Auch das Berliner Straßengesetz hat der Gesetzgeber im Rahmen des Artikelgesetzes geändert und zwar die Regelungen zu straßenrechtlichen Sondernutzungserlaubnissen. Worin liegt der Bezug zur Förderung des Wohnungsbaus?

Bauunternehmen sind für die Durchführung von Bauarbeiten vielfältig auf die Nutzung des öffentlichen Straßenraumes angewiesen. Dies gilt, wenn die Bauarbeiten Anlagen betreffen, die sich im öffentlichen Straßenraum befinden. Oft aber sind Bauarbeiten auf Privatgrundstücken nur unter Inanspruchnahme des öffentlichen Straßenraumes durchführbar.
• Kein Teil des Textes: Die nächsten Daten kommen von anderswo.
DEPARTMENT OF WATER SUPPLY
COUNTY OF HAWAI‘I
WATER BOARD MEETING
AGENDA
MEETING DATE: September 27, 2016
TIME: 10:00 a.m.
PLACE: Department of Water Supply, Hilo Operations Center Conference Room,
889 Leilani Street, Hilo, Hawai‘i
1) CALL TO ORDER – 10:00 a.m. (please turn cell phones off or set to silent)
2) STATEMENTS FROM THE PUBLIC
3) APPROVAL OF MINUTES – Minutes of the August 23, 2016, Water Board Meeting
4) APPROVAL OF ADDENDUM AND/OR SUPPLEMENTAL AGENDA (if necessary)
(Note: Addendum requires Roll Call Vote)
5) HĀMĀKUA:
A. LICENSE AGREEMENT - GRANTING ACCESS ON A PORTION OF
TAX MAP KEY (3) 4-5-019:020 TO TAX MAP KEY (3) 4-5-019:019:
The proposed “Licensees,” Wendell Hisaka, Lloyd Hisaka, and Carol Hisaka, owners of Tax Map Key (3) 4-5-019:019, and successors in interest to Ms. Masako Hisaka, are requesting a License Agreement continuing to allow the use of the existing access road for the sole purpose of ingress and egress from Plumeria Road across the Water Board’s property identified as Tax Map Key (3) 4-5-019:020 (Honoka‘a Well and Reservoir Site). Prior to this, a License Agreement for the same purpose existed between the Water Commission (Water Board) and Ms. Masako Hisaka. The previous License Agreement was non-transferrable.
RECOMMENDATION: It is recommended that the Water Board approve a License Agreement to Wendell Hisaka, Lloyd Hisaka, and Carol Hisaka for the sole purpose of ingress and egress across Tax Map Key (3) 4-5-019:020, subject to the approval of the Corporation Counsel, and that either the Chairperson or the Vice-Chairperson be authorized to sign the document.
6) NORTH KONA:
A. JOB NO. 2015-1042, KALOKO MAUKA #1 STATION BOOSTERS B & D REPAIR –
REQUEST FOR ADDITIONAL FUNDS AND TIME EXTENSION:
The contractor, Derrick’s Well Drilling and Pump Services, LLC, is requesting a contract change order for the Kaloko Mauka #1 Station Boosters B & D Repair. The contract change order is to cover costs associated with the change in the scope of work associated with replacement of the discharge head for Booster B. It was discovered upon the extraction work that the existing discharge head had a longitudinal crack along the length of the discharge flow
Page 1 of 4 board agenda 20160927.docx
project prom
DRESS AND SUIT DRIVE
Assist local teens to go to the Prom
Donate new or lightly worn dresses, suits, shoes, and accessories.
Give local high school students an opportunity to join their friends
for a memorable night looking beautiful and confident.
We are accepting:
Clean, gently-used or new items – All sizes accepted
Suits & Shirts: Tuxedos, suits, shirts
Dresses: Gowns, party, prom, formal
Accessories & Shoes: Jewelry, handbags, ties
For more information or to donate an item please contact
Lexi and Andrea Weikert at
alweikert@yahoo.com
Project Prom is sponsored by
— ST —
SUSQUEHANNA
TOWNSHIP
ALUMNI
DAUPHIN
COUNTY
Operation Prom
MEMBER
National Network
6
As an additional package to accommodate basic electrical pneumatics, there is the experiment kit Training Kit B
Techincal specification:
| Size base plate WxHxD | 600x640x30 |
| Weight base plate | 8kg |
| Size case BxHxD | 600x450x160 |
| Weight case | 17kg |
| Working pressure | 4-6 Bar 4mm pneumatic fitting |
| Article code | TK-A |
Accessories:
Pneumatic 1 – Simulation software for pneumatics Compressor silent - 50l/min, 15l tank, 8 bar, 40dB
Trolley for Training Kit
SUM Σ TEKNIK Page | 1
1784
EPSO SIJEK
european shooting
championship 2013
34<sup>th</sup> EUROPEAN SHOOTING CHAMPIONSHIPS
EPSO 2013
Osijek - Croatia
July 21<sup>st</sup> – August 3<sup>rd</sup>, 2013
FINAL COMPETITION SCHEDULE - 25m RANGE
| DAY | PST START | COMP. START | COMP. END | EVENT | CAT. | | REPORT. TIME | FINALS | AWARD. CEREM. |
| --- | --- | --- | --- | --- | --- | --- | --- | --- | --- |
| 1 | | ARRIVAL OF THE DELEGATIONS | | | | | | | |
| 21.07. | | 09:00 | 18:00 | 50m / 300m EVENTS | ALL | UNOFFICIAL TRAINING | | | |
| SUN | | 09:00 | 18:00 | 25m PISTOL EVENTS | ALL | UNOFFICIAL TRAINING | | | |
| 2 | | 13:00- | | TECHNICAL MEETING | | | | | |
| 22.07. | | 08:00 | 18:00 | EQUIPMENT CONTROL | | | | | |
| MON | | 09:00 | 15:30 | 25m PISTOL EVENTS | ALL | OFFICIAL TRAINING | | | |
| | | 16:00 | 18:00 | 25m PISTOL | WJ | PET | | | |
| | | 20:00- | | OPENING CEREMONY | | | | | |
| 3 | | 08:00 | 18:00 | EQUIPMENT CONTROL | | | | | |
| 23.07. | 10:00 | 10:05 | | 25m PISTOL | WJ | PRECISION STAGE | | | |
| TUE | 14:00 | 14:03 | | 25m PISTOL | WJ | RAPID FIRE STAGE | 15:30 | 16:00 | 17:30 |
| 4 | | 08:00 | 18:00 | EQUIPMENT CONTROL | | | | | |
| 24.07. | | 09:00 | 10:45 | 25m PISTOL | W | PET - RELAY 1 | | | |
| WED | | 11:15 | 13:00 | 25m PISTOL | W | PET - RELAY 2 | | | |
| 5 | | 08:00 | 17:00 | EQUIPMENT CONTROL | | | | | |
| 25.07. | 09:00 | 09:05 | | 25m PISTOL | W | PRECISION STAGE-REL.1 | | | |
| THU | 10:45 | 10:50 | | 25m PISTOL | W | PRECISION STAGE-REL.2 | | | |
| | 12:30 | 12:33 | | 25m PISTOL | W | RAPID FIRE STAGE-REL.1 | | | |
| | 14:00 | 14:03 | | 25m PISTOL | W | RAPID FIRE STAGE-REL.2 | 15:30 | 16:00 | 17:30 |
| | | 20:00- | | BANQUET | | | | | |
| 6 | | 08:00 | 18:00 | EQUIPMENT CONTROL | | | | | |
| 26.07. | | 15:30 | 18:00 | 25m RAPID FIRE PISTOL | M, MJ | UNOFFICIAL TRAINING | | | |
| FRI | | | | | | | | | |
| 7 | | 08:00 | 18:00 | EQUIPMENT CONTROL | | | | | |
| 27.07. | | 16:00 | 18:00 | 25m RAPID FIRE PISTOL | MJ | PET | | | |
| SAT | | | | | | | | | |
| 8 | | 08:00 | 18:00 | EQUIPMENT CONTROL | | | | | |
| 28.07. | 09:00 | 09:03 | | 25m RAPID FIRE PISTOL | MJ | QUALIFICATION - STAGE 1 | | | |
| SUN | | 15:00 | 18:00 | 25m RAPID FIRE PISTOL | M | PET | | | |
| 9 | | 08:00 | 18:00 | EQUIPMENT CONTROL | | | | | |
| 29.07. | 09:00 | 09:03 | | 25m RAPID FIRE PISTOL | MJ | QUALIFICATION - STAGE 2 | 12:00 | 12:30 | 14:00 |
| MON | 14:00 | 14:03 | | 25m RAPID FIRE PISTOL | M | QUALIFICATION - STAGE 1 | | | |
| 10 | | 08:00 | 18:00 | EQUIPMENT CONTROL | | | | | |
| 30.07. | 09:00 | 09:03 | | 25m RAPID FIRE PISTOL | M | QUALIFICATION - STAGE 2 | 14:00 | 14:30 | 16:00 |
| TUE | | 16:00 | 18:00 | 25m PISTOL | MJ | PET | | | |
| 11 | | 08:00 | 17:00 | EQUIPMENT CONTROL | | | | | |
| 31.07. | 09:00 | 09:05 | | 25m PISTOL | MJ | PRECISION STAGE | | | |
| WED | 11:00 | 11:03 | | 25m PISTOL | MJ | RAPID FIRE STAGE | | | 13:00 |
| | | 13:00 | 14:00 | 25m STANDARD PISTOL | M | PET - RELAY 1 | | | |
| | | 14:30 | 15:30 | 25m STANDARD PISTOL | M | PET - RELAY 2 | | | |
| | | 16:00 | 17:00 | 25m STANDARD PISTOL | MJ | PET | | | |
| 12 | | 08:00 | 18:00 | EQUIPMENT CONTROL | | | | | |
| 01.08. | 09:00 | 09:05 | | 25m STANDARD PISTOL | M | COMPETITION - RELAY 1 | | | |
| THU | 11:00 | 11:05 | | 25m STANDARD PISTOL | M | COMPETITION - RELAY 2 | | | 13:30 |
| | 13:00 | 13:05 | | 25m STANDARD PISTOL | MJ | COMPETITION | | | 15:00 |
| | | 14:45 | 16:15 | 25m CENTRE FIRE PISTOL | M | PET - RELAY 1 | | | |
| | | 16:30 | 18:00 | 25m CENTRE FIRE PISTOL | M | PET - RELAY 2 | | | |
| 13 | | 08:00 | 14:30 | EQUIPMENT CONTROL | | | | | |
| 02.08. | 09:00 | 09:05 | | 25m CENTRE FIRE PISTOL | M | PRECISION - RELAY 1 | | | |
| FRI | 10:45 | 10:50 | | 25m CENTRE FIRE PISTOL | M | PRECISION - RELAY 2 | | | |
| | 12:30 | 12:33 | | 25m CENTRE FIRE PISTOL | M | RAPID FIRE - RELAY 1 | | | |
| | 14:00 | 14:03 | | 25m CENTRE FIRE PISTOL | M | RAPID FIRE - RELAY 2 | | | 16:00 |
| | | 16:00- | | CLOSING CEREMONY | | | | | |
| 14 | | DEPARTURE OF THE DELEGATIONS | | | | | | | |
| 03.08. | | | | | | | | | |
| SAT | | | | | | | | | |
Nicht selten stellte sich für Unternehmen der Bauwirtschaft die Situation im Land Berlin so dar, dass Bauvorhaben nicht mit hinreichender Verlässlichkeit geplant – und in der Folge zum Teil auch nicht realisiert – werden konnten, weil der Zeitrahmen, innerhalb dessen Klarheit geschaffen wird, ab wann und nach welchen Maßgaben der öffentliche Straßenraum für die Baumaßnahme genutzt werden kann, unkalkulierbar war. Dies verursachte erhebliche Folgeprobleme, weil Ausschreibungen von Baumaßnahmen immer wieder daran scheiterten, dass innerhalb der Bindefrist der Angebote keine Rechtssicherheit erlangt werden konnte, ob die erforderliche Sondernutzungserlaubnis erteilt wird.

Nach alter Rechtslage musste über Sondernutzungerlaubnisanträge, sobald vollständige Antragsunterlagen eingereicht waren, innerhalb einer Frist von drei Monaten entschieden werden. Diese Bearbeitungsfrist konnte die zuständige Behörde einmalig um einen Monat verlängern. Lag nach der Frist keine Entscheidung vor, galt die Sondernutzungserlaubnis als widerruflich erteilt (§ 11 Abs. 2 BerlStrG a.F.). Von dieser Erlaubnisfiktion waren allerdings Erlaubnisanträge für die Errichtung von Baustellen im öffentlichen Straßenraum ausgenommen (§ 11 Abs. 2 Satz 3 BerlStrG a.F.).

Das Schneller-Bauen-Gesetz ändert das vorstehend genannte Verfahren insbesondere an zwei Stellen. Zum einen entfällt die Möglichkeit der Verwaltung, die Bearbeitungsfrist um einen Monat zu verlängern. Zum anderen – und vor allem – tritt die Erlaubnisfiktion nunmehr auch bei Sondererlaubnissen ein, die sich auf die Errichtung von Baustellen im öffentlichen Straßenraum beziehen, soweit es sich nicht um eine Baustelle im übergeordneten Straßennetz handelt; die Erlaubnisfiktion kann daher auch im gesamten umfangreichen Berliner Nebennetz eingreifen. Für das übergeordnete Straßennetz gelten die verkürzten Bearbeitungsfristen ebenfalls; bei einer Überschreitung der Drei-Monats-Frist für Baustelleneinrichtungen im übergeordneten Straßennetz tritt allerdings – wie bislang auch – keine Erlaubnisfiktion ein (§ 11 Abs. 2 Satz 12 BerlStrG n.F.). Man hätte vielleicht noch mutiger sein können. Aber es ist immerhin ein Schritt zum Bürokratieabbau und zur Verkürzung von Verfahrenslaufzeiten.

Es ist nicht auszuschließen, dass sich im neuen Jahr Baustellen und damit verbunden Verkehrsbehinderungen in den Nebenstraßen Berlins häufen. Dem mit Geduld zu begegnen, könnte sich lohnen. Denn vielleicht sind sie Vorzeichen einer schrittweisen Entspannung am Wohnungsmarkt.